1 2 3 4 5 6 7 8 9 10 11 12 13 14 15 16 17 18 19 20 21 22 23 24 25 26 27 28 29 30 31 32 33 34 35 36 37 38 39 40 41 42 43 |
spm.SentencePieceTrainer.Train(
input=input_files,
model_prefix="multi",
vocab_size=128000,
character_coverage=0.9995,
model_type="bpe"
)
SP = SentencePieceProcessor("multi.model")
for d in docs:
tokens = SP.encode(d.text)
counts = Counter(tokens)
for s, f in counts.items():
tf[(d.id, s)] = f
postings.setdefault(s, set()).add(d.id)
idf = {s: log(N / len(postings[s])) for s in postings}
for d in docs:
v = {}
for s in postings:
f = tf.get((d.id, s), 0)
if f>0:
w = f * idf[s]
v[s] = w
norm = sqrt(sum(w*w for w in v.values())) + 1e-12
for s in v: v[s] /= norm
vectors[d.id] = v
q_tokens = SP.encode(query)
q_counts = Counter(q_tokens)
q_v = {}
for s, f in q_counts.items():
if s in idf:
q_v[s] = f * idf[s]
norm_q = sqrt(sum(w*w for w in q_v.values())) + 1e-12
for s in q_v: q_v[s] /= norm_q
candidates = set().union(*(postings.get(s,()) for s in q_v))
scores = []
for doc_id in candidates:
d_v = vectors[doc_id]
score = sum(q_v[s]*d_v.get(s,0.0) for s in q_v)
scores.append((score, doc_id))
scores.sort(reverse=True)
return scores[:top_k] |
5. Comparative Advantages over Classic TF–IDF
STF-IDF eliminates dependence on language-specific preprocessing, yielding notable operational and empirical advantages:
- Tokenization independence: Subwords subsume both space-delimited and agglutinative scripts, requiring no rules for whitespace or multi-script segmentation.
- Stop-word elimination: High frequency subwords automatically receive lower weight by IDF, obviating curated stop-list management.
- Morphological normalization via subword modeling: Language-specific stemmers are unnecessary; the learned subword inventory intrinsically regularizes varied inflections and enables robust handling of out-of-vocabulary forms.
- Universal vocabulary: A single subword set enables simultaneous cross-lingual and code-mixed retrieval without adaptation or re-training.
6. Experimental Evaluation
STF-IDF was systematically benchmarked via the XQuAD evaluation protocol (Artetxe et al., 2019): 1 190 queries entail retrieving the correct paragraph from 240 parallel passages per language. Retrieval is deemed correct if the top-scoring hit contains the annotated answer.
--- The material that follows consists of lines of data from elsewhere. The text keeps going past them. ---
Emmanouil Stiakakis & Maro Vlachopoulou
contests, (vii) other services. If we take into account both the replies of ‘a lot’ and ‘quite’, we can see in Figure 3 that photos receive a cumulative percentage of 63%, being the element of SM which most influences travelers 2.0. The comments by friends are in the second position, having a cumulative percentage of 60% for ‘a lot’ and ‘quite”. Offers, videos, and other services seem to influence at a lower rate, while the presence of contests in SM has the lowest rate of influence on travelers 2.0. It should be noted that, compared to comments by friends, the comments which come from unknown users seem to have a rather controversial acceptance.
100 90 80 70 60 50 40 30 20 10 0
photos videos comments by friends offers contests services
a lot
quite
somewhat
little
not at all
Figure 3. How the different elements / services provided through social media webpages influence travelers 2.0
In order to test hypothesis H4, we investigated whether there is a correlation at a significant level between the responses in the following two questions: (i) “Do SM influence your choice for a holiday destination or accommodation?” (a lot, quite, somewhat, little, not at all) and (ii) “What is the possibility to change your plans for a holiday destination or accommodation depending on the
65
Empirical results demonstrate:
| Configuration | Accuracy (en) | Accuracy (non-en) |
|---|---|---|
| Word-only TF-IDF | 84.2% | N/A |
| Word + stopword | 83.9% | N/A |
| Word + stemming | 84.9% | N/A |
| Word + stop + stem | 85.2% | N/A |
| STF-IDF (no heuristics) | 85.4% | 80% (10 langs) |
Specific non-English STF-IDF scores include: Spanish 85.8%, German 84.9%, Greek 81.3%, Russian 82.9%, Turkish 80.1%, Arabic 77.1%, Vietnamese 84.5%, Thai 83.5%, Chinese 82.4%, Hindi 80.9%, Romanian 85.0%. This suggests STF-IDF delivers consistent top-1 retrieval performance across typologically diverse languages using an identical model (Wangperawong, 2022).
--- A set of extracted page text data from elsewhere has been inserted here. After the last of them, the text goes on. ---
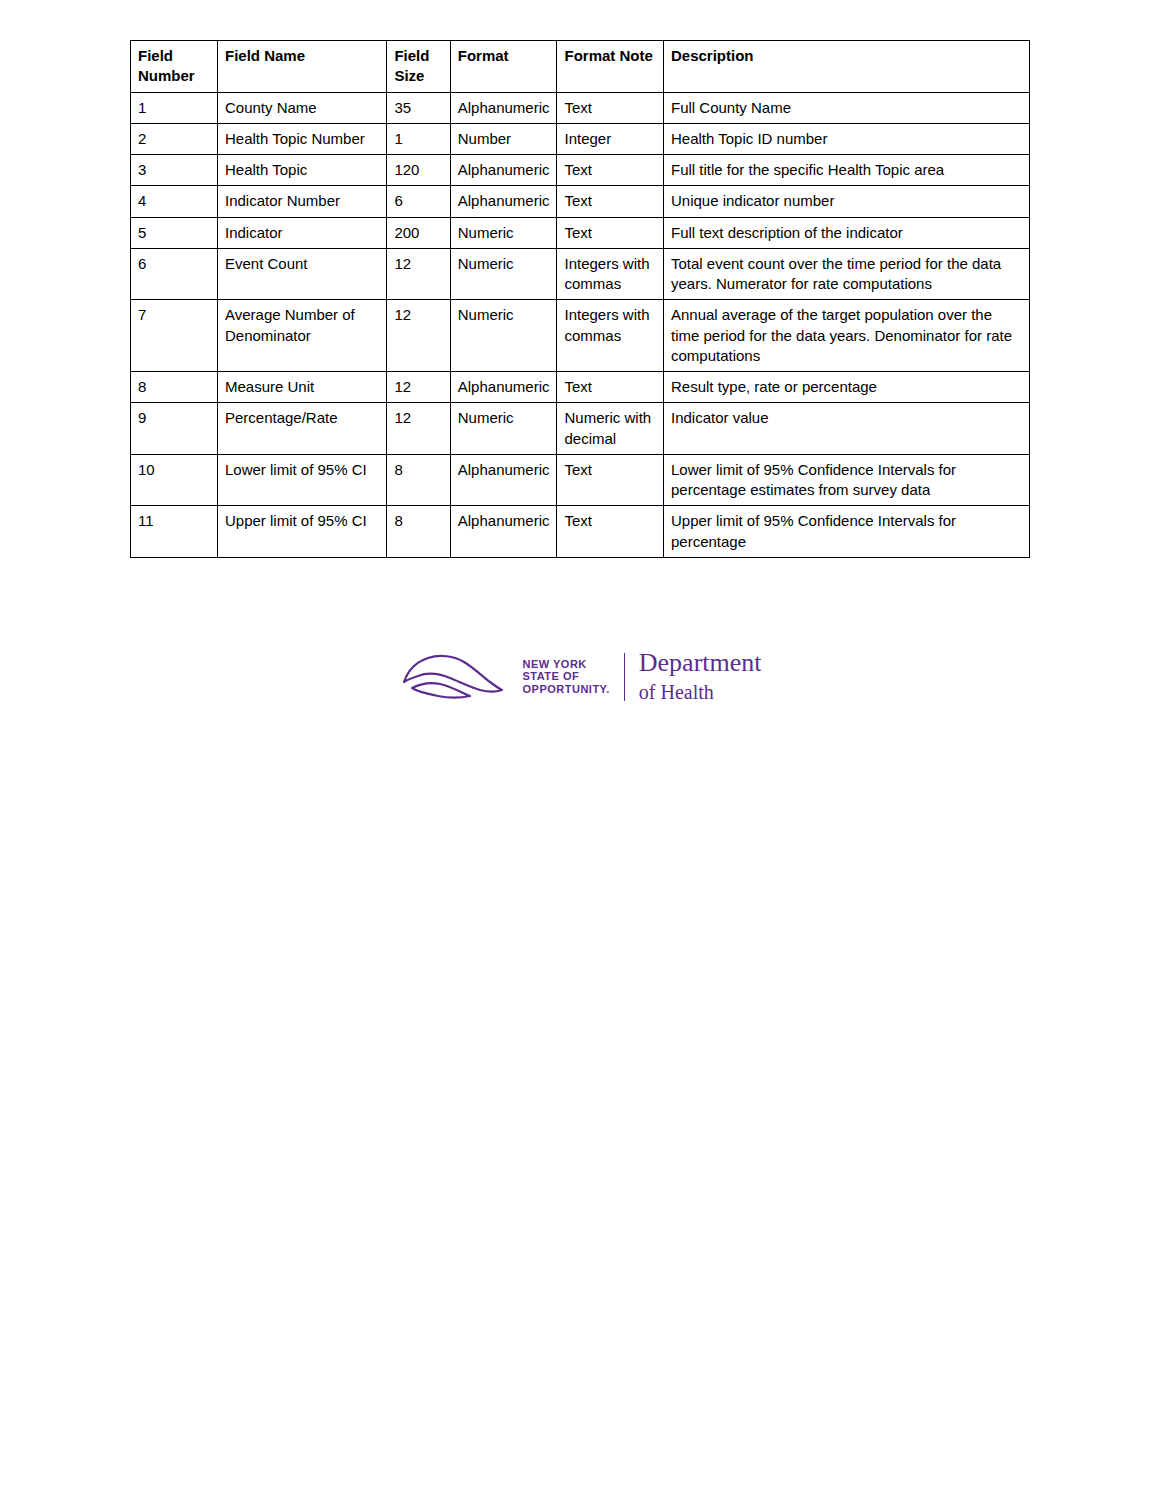| Field Number | Field Name | Field Size | Format | Format Note | Description |
| --- | --- | --- | --- | --- | --- |
| 1 | County Name | 35 | Alphanumeric | Text | Full County Name |
| 2 | Health Topic Number | 1 | Number | Integer | Health Topic ID number |
| 3 | Health Topic | 120 | Alphanumeric | Text | Full title for the specific Health Topic area |
| 4 | Indicator Number | 6 | Alphanumeric | Text | Unique indicator number |
| 5 | Indicator | 200 | Numeric | Text | Full text description of the indicator |
| 6 | Event Count | 12 | Numeric | Integers with commas | Total event count over the time period for the data years. Numerator for rate computations |
| 7 | Average Number of Denominator | 12 | Numeric | Integers with commas | Annual average of the target population over the time period for the data years. Denominator for rate computations |
| 8 | Measure Unit | 12 | Alphanumeric | Text | Result type, rate or percentage |
| 9 | Percentage/Rate | 12 | Numeric | Numeric with decimal | Indicator value |
| 10 | Lower limit of 95% CI | 8 | Alphanumeric | Text | Lower limit of 95% Confidence Intervals for percentage estimates from survey data |
| 11 | Upper limit of 95% CI | 8 | Alphanumeric | Text | Upper limit of 95% Confidence Intervals for percentage |
NEW YORK
STATE OF
OPPORTUNITY.
Department
of Health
7. Practical Implementation and Hyperparameters
STF-IDF leverages a SentencePiece BPE tokenizer with hyperparameters: vocab_size=128 000, character_coverage=0.9995, and temperature sampling for balanced multilingual modeling. Corpus construction utilizes probabilities proportional to each language’s Wikipedia size. Optimal performance is achieved with raw TF or optional sublinear scaling for highly skewed datasets, standard IDF or smoothed values for stability, and cosine similarity for retrieval. The reference implementation and reproducibility toolkit (Text2Text) are publicly available: https://github.com/artitw/text2text.
A plausible implication is that STF-IDF can be adapted to arbitrary multilingual document collections, extended by custom subword vocabulary training or weighting strategies, and integrated into cross-lingual search workflows without reliance on corpus-specific heuristics.